Dans le sillage de "l'affaire Kralowetz", des discussions se sont faites entendre concernant la politique de niches luxembourgeoise. Pour le Premier ministre, un petit pays comme le Luxembourg n'a pas d'autre choix que de développer une telle politique, mais de manière intègre et intelligente. Une petite économie comme celle du Luxembourg ne peut pas fonctionner comme l'économie d'un grand pays mais elle doit prendre des risques. Ces risques ont payé pour le Luxembourg (ARBED, Arcelor, SES et SES-Global). Or, une politique de niches ne peut avoir de crédibilité que si elle est honnête et au Luxembourg, aujourd'hui, tel est le cas. C'est pour cette raison que le gouvernement peut, en bonne conscience, défendre le secret bancaire au niveau européen. Or, même dans cette optique, le gouvernement n'entend pas brader la souveraineté du pays dans des niches économiques mais projette la promotion de niches de compétences et de qualité, telles qu'elles existent déjà actuellement au niveau de la place financière.

Les atouts les plus précieux de l'économie luxembourgeoise restent pour le Premier ministre la paix et la justice sociales, responsables de l'avance que le Luxembourg a pris dans divers secteurs sur ces voisins. Le site de production luxembourgeois est aussi devenu ce qu'il est parce que les relations entre employeurs et employés relèvent plus du partenariat que de la confrontation, parce que les allocations familiales et la prospérité matérielle des familles sont plus importantes qu'ailleurs, parce que le régime fiscal encourage mais ne punit pas les contribuables et parce que l'État assume ses responsabilités en veillant à des finances publiques saines.

Afin de maintenir cet équilibre, il importe de ne pas s'arrêter mais de trouver et de développer d'autres niches de compétences et de qualité : la culture, le tourisme, la société de l'information, la recherche scientifique et l'université du Luxembourg.

Hautnde page

La conclusion

Les événements du 11 septembre ont bouleversé l'agenda international. Mais il s'agit de beaucoup plus que de la lutte contre le terrorisme, il s'agit avant tout de combattre les causes de ce fléau qui sont la pauvreté, l'injustice économique, le déséquilibre entre continents riches et pauvres. Le Luxembourg participe à la lutte contre le terrorisme. Mais le Luxembourg continuera également à lutter contre la pauvreté et augmentera, en dépit de ses taux de croissance plus modestes, son aide à la coopération au développement.

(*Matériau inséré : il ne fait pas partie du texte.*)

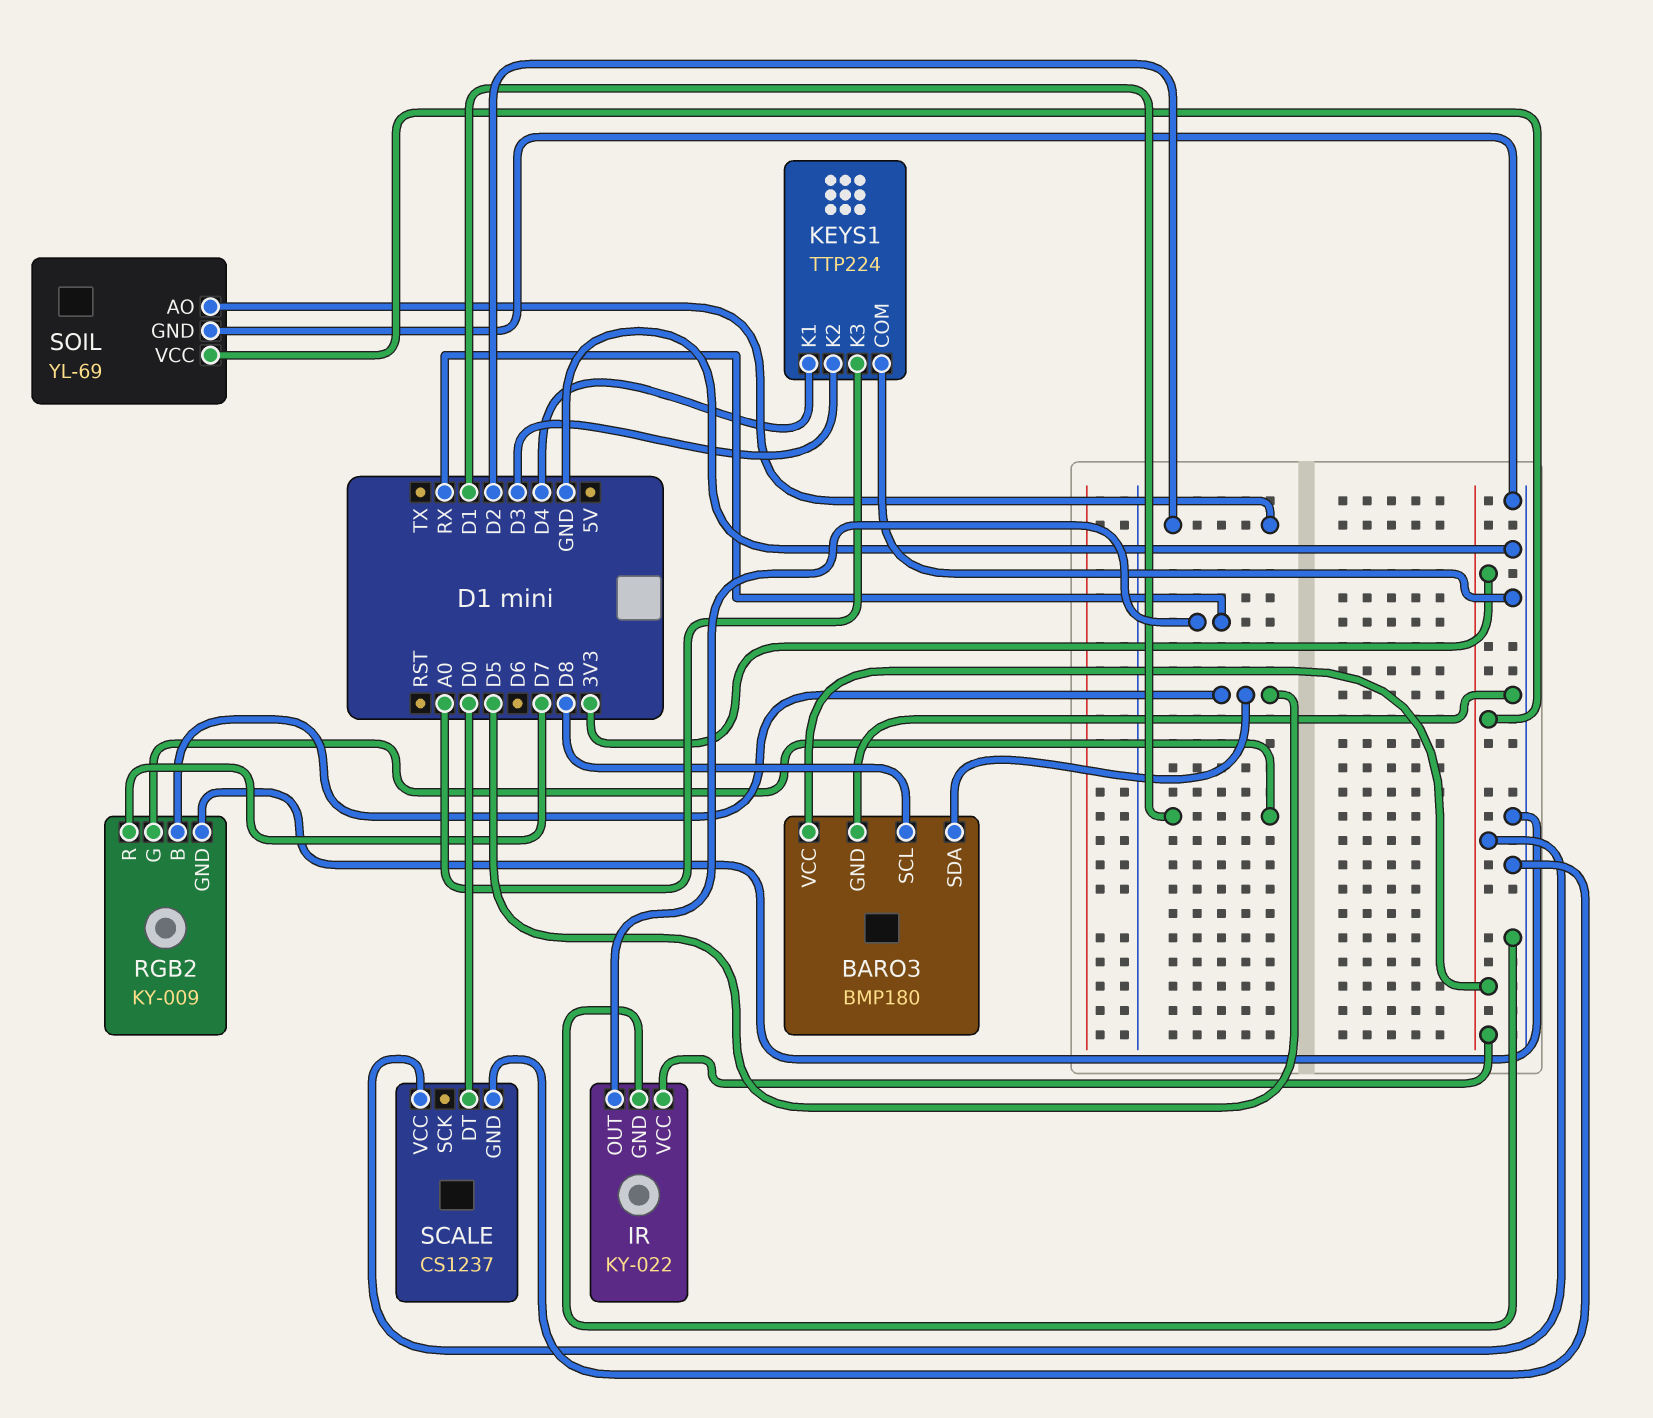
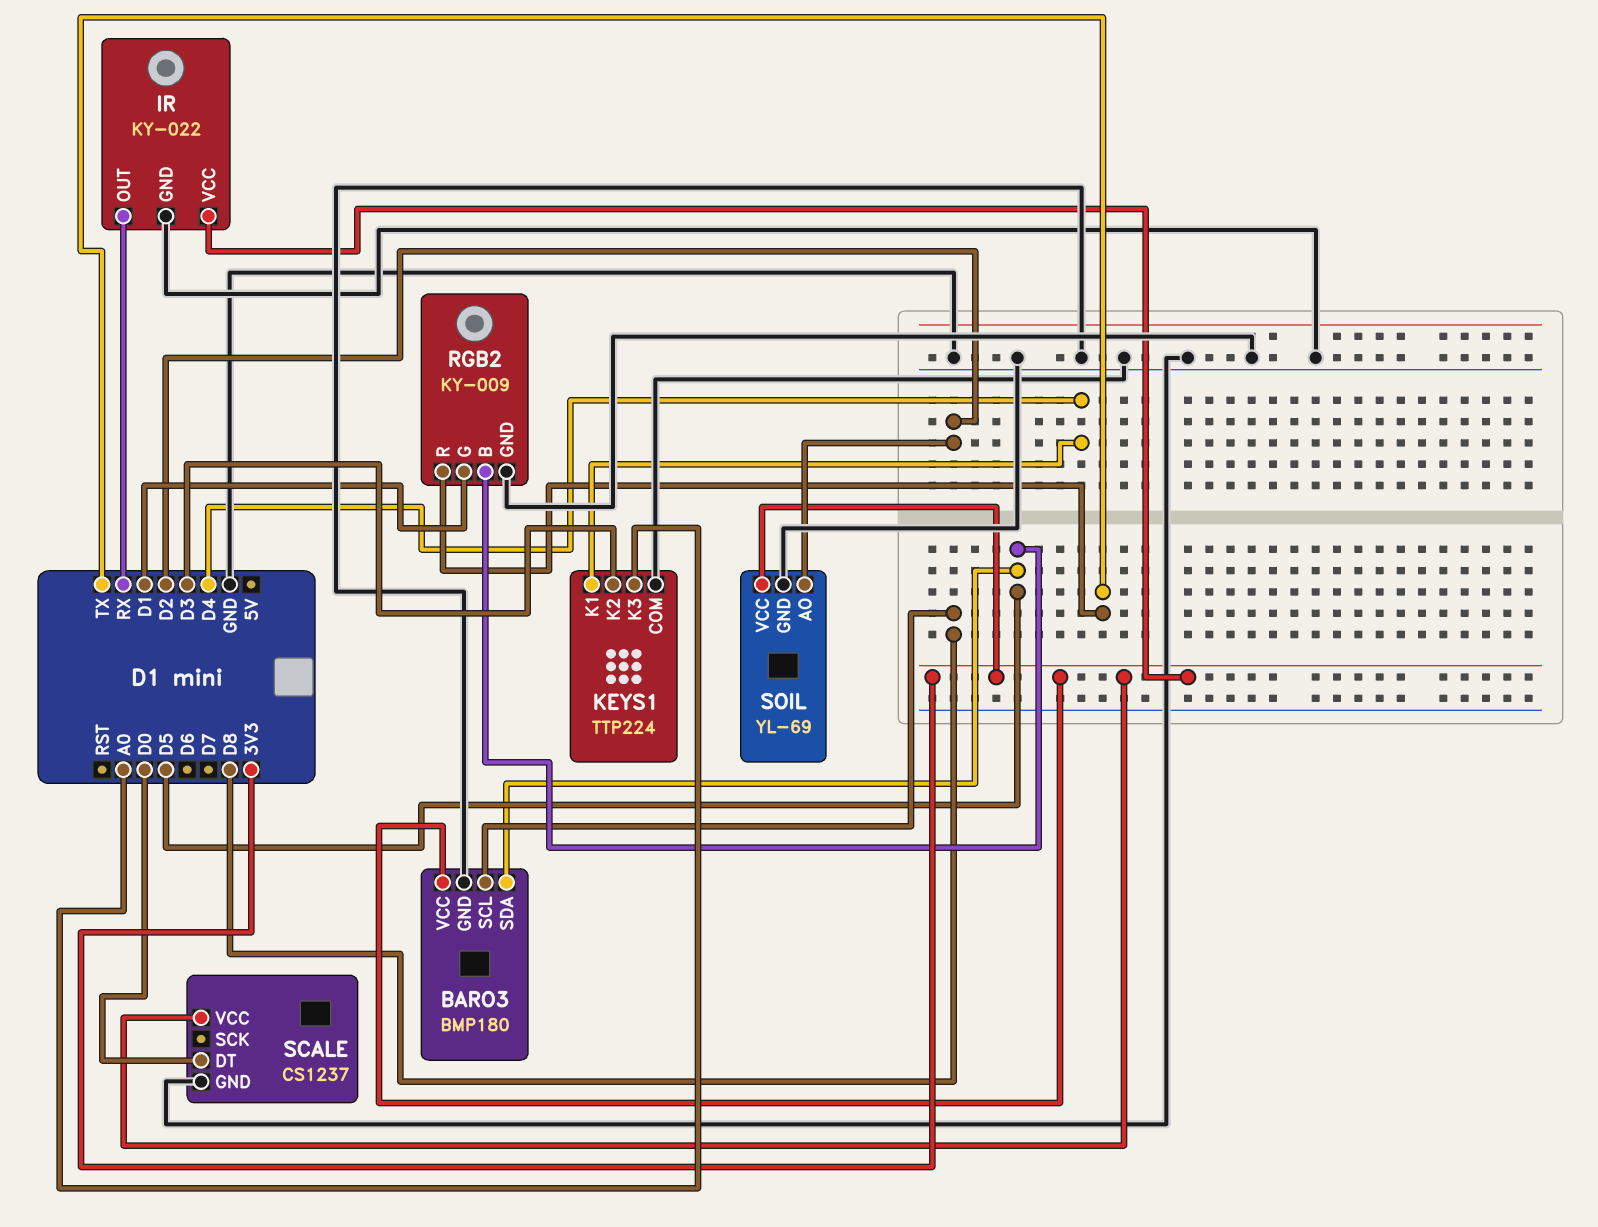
RGB2 pin R: D7 -> TX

À Erfurt, un jeune homme a tué 17 personnes avant de se suicider. Prenons garde de ne pas seulement remarquer le désespoir des autres quand il se tourne contre nous.

La démocratie européenne est bien ancrée. Les résultats de l'extrême-droite en France nous ont effrayés et nous étions heureux quand les Français ont massivement voté dimanche dernier contre l'exclusion, la xénophobie et la démagogie sociale et économique. Discutons et résolvons ces problèmes qui constituent le terrain sur lequel de telles pensées peuvent naître.

Hier, le premier meurtre politique a été commis au Pays-Bas. Zéro tolérance contre la pensée extrême ne veut pas dire qu'on puisse l'abattre. La démocratie ne supporte pas la violence. La violence des paroles peut provoquer les pires crimes. Disputons-nous, mais respectons-nous d'abord.

Rapprochons-nous les uns des autres et concluons une convention entre l'État et la communauté islamique au Luxembourg.

Le respect pour l'autre doit également accompagner la communauté des Nations. Ce n'était et n'est pas toujours le cas. Nous le savons. En octobre, cela fera 60 ans que de jeunes Luxembourgeois ont été enrôlés avec une brutalité féroce dans la "Wehrmacht". Mon père et les pères de beaucoup de collègues ici faisaient partie de cette génération sacrifiée. Ils ont énormément souffert, mais ils ont reconstruit le pays après le guerre. Ils nous ont donné un grand exemple, en guerre et après. Nous sommes leurs héritiers et nous ne devons pas faillir à cet héritage.